On top of it, this approach gives better performance in most cases even on AMD, and especially on Nvidia. Now, I have AMD hardware, but it is better to create an overall more encompassing library, thus I avoided clBLAS :)
When I need to write my own OpenCL kernels, I use ClojureCL - it gives me easy management while still retaining full control of the kernels and their performance.
I found the latest version of clBLAS on Fiji achieves a fantastic ~4 Tflops (on 2^n matrices). NVblas has probably had more resources allocated to it that clBLAS. I'd be positively surprised if the kernels in Neantherdal beat those. Do you plan on adding benchmarks for the GPU calls ? I can help running the clBLAS benchmarks, if you like, since I have a tuned setup.

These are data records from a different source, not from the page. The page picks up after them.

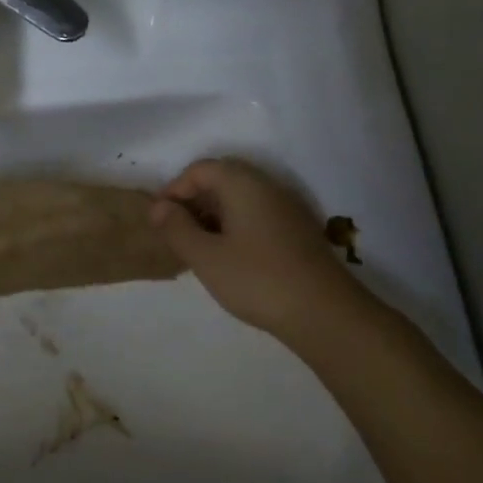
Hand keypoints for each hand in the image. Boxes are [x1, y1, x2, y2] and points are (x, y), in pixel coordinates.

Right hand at [150, 158, 363, 346]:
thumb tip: (158, 207)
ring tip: (198, 246)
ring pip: (241, 198)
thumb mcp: (205, 256)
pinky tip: (228, 256)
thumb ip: (176, 228)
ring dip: (214, 214)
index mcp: (244, 185)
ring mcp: (287, 209)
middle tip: (176, 231)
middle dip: (194, 200)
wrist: (324, 314)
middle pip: (223, 178)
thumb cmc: (257, 279)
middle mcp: (268, 188)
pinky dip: (235, 225)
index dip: (175, 188)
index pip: (201, 168)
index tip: (160, 218)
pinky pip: (257, 215)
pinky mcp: (297, 232)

If you want to take a look at it, the AutoGemm generator seems to be a simple python script written in order to overcome the limitations of the C preprocessor. I was considering using its tiling structure, since I already have a Lisp->OpenCL compiler in place (and have had no luck beating it). See, for instance,
I think it's about 5.6 Tflops. Wow, 3.75 Tflops on Hawaii is very good indeed; I agree this is not something that clBLAS would beat by a wide-margin if at all.
Of course. Sparse operations are on the TO DO list. I would have already added them if I needed them, so there are two options:
1) Wait until I need them.
1a) Become active in the community and bug me often enough that I realize how important it is :)
2) Contribute sparse library integrations (I'll help).